'Frances Osborne will be in the vanguard of what is surely an emergent genre: books that appeal to Downton Abbey fans.' The Guardian (London)

'Frances Osborne's Park Lane, a gripping story about two young women, one a housemaid, on the youngest daughter of the house, captures brilliantly how the outbreak of war and the changing attitudes towards women affected social relationships.' The Bookseller

Top ten read of 2012: ‘A feisty novel about militant suffragettes.’ Easy Living

 
 

'Bea treads carefully on the thick carpet, quite deliberately like a servant. Her elder sister, Clemmie, tells her that it is ‘not done’ to worry about being heard but Bea enjoys this oh-so-silent rebellion against convention. She teases back, This is the twentieth century, Clem, things are about to change. ' Park Lane, June 2012.

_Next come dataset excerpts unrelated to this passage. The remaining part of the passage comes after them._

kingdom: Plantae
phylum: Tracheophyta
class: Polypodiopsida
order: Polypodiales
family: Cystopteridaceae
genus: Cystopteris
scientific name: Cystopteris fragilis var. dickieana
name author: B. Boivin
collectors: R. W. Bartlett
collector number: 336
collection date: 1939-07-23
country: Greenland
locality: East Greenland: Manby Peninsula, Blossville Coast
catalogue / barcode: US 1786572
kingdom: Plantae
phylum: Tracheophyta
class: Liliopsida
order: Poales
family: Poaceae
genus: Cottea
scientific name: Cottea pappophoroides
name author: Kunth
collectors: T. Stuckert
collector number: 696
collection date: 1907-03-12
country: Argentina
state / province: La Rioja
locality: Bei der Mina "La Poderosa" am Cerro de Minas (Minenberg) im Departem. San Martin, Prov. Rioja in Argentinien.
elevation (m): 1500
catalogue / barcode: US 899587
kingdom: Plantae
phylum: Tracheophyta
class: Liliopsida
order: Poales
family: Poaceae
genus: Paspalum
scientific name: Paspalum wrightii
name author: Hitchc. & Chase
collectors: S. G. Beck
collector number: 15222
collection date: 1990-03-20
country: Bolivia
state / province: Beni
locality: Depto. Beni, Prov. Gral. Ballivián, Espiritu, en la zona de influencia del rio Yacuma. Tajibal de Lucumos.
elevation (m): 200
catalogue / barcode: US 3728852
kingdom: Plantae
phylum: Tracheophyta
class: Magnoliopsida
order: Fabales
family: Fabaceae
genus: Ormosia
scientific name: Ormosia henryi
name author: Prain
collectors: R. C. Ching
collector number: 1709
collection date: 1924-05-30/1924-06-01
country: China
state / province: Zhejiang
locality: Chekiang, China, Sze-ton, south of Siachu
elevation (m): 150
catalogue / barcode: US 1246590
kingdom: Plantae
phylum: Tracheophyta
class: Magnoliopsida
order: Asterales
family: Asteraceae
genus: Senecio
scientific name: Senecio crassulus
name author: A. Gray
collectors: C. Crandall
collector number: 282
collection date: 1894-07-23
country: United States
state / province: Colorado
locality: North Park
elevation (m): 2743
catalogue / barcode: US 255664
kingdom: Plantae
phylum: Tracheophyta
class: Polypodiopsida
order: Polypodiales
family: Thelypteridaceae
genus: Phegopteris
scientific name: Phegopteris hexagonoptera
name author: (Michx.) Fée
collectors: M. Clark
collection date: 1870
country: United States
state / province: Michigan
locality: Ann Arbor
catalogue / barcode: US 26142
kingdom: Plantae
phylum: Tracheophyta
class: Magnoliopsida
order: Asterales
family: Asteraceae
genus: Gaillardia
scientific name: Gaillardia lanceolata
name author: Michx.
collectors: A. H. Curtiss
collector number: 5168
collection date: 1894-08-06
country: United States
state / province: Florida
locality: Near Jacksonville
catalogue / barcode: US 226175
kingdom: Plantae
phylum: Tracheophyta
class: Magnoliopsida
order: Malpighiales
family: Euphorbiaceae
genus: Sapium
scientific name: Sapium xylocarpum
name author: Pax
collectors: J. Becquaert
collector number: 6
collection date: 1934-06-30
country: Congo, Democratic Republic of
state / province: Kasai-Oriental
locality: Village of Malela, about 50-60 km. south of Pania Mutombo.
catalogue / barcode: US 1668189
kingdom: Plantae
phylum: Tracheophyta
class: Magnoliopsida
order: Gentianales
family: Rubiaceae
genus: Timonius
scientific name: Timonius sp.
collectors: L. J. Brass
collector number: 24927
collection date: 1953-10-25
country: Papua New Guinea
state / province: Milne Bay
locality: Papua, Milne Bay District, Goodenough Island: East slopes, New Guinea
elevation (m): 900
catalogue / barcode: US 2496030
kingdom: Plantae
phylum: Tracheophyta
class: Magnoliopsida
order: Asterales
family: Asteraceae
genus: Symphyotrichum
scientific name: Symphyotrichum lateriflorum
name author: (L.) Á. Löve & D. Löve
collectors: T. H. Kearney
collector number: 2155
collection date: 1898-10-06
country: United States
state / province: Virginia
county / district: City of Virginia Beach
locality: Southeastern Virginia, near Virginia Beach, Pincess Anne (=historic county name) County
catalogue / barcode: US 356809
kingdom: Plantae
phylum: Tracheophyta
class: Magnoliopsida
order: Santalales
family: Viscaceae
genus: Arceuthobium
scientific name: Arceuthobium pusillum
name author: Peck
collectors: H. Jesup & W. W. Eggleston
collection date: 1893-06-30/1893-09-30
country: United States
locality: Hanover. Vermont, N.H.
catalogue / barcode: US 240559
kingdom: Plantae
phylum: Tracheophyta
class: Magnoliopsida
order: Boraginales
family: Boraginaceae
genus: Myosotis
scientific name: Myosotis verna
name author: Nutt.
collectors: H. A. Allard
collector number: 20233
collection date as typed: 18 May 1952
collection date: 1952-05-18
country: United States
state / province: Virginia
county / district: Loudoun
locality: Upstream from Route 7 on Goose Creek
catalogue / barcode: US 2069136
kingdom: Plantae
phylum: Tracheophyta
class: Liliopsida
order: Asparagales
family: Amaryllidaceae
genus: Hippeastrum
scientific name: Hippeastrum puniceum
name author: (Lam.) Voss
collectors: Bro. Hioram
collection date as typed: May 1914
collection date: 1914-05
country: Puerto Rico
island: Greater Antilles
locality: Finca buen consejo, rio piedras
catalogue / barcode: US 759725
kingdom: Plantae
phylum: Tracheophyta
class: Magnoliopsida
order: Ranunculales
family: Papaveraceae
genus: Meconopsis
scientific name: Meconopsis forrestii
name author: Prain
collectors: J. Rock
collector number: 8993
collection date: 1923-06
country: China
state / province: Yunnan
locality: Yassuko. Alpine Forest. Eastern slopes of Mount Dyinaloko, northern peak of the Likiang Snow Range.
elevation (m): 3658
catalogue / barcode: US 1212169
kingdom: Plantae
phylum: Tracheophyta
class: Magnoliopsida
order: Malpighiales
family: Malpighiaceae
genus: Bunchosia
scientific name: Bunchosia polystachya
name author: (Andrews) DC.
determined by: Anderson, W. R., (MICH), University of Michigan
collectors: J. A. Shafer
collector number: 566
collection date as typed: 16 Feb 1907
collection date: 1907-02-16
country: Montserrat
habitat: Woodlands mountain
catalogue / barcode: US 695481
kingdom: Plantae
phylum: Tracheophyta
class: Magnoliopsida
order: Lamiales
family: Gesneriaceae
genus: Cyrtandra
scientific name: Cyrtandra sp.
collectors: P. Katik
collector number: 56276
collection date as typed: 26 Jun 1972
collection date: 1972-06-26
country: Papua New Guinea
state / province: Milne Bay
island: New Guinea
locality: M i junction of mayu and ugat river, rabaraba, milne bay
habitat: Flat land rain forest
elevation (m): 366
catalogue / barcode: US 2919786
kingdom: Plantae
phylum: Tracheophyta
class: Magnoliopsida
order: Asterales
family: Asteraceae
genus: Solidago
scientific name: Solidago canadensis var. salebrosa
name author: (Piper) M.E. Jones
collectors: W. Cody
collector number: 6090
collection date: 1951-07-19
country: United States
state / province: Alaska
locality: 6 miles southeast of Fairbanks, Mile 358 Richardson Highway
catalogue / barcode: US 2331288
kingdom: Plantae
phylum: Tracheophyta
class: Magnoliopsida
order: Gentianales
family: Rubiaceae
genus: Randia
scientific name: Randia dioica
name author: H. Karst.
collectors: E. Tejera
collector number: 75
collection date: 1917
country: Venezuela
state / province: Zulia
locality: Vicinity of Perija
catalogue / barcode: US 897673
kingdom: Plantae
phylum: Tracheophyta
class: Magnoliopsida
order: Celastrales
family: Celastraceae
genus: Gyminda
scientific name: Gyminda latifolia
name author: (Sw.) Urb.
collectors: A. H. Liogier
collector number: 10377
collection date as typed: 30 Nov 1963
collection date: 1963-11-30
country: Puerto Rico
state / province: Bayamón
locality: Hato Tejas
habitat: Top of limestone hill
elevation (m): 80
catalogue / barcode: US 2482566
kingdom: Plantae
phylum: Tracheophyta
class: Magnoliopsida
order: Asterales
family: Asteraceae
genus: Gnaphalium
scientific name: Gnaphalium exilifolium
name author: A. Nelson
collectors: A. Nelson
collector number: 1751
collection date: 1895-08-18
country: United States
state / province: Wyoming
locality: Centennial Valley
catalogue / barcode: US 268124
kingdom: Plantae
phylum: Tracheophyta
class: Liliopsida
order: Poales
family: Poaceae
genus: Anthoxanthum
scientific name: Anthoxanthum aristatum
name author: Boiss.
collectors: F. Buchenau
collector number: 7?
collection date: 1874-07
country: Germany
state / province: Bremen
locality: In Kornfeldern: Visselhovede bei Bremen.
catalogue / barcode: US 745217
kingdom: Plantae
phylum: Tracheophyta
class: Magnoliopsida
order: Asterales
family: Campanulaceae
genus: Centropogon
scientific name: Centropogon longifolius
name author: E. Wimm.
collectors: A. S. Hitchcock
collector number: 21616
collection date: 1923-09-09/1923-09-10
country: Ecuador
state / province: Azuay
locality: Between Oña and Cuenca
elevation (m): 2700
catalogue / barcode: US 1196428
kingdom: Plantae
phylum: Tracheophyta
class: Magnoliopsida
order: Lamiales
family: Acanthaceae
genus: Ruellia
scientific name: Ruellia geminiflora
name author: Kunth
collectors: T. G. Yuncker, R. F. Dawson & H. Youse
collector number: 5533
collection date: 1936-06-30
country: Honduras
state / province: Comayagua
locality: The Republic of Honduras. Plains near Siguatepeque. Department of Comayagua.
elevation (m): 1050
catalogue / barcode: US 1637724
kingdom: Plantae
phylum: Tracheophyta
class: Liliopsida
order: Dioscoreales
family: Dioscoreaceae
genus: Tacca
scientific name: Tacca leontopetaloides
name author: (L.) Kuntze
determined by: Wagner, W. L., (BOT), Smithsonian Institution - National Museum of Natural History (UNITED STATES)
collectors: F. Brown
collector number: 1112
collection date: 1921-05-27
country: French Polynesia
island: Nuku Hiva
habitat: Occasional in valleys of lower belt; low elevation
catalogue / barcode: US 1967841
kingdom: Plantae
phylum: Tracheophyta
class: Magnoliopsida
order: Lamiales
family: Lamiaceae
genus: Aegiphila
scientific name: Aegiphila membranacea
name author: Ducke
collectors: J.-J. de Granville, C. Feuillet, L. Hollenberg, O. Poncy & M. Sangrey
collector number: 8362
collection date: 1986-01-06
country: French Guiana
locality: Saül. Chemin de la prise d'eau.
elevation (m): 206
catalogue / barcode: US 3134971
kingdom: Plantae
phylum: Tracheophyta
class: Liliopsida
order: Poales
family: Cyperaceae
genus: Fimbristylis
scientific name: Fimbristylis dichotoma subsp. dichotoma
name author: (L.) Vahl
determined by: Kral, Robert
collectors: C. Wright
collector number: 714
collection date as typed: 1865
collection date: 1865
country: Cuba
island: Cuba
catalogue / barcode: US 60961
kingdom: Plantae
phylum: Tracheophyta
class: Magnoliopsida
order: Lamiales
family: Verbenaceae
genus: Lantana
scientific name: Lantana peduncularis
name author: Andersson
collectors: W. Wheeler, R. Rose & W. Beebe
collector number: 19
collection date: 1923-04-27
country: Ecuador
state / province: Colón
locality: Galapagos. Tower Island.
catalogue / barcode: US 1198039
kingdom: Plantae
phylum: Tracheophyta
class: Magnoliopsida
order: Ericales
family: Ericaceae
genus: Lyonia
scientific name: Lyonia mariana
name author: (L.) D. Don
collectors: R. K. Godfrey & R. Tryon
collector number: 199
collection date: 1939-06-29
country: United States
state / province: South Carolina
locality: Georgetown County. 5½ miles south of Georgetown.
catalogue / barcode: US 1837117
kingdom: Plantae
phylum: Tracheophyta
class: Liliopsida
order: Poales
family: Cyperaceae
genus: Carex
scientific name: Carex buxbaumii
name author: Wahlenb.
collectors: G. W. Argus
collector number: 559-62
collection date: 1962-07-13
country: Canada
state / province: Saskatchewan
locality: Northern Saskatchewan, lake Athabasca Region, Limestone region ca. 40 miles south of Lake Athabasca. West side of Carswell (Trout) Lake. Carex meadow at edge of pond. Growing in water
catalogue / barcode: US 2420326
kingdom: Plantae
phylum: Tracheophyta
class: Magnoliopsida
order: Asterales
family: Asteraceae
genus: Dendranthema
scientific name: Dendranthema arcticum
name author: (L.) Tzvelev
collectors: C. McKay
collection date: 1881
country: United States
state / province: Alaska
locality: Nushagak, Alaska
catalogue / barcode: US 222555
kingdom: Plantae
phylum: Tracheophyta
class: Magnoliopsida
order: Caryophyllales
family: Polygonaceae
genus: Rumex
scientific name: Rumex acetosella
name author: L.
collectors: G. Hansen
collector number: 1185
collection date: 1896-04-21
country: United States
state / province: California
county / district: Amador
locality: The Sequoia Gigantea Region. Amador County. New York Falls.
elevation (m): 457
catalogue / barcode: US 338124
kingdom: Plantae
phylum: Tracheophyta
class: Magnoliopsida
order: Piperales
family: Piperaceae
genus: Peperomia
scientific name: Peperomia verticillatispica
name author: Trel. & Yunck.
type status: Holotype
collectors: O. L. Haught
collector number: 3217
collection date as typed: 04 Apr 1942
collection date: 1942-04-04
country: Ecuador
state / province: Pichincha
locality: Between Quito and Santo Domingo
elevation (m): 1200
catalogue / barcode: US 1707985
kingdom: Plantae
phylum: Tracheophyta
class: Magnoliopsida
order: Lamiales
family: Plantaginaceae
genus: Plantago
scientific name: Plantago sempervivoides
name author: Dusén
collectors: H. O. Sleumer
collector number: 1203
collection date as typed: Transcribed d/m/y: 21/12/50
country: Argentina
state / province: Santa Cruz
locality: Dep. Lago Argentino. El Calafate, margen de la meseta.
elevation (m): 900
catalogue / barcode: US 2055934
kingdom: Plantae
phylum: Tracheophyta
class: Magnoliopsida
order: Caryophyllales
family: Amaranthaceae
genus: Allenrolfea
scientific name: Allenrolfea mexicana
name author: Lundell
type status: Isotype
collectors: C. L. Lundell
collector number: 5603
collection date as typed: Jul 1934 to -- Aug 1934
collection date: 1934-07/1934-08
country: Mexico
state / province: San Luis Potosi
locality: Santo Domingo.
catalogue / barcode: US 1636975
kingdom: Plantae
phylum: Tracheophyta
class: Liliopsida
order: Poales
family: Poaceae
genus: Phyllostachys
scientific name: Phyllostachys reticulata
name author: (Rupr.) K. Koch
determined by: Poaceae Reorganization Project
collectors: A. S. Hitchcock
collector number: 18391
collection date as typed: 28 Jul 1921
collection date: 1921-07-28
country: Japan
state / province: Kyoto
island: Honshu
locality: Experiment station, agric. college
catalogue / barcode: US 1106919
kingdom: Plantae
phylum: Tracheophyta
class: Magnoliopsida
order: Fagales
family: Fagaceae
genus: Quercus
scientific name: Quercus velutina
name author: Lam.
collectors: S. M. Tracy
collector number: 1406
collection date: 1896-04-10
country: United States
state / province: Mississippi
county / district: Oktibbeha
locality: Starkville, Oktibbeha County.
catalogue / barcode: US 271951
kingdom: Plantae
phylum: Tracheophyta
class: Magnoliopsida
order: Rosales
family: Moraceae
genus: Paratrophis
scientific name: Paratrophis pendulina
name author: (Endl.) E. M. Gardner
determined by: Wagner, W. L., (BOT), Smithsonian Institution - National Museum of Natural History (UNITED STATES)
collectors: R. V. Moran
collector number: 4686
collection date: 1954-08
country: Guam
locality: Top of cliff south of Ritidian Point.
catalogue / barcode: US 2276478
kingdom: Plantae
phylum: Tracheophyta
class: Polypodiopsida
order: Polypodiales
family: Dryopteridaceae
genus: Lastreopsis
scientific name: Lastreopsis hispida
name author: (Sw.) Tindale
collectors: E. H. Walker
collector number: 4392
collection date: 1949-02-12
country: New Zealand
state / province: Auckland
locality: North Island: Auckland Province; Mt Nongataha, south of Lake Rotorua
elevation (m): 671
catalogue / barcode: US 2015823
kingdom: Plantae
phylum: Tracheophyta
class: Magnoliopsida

London, 1914. Two young women dream of breaking free from tradition and obligation; they know that suffragettes are on the march and that war looms, but at 35 Park Lane, Lady Masters, head of a dying industrial dynasty, insists that life is about service and duty.    

Below stairs, housemaid Grace Campbell is struggling.She cannot admit to her family in Carlisle and brother, Michael, in London that she has been unable to fulfill their ambitions and find a position as a secretary. Believing Grace to earn far more than she does, they are asking her to send home money she simply does not have.

Meanwhile, she finds herself caught up in the lives of the family she is waiting upon - in particular, those of her employer, Lady Masters', son, Edward, and daughter, Beatrice, who is recovering from a failed relationship that would have taken her away from an increasingly stifling life.

As Grace finds herself forced to compromise principles that she holds dear, Beatrice, desperate to find a new purpose, becomes increasingly drawn into the captivating Mrs Pankhurst's underground world of militant suffragettes, and begins to embrace the violence she has always rejected. Soon Bea is playing a dangerous game that will throw her in the path of a man her mother wouldn't let through the front door.

Then war comes, and the choices Grace and Beatrice make amid the rapidly changing world of WW1 will set their secret lives on a dramatic and inevitable collision course.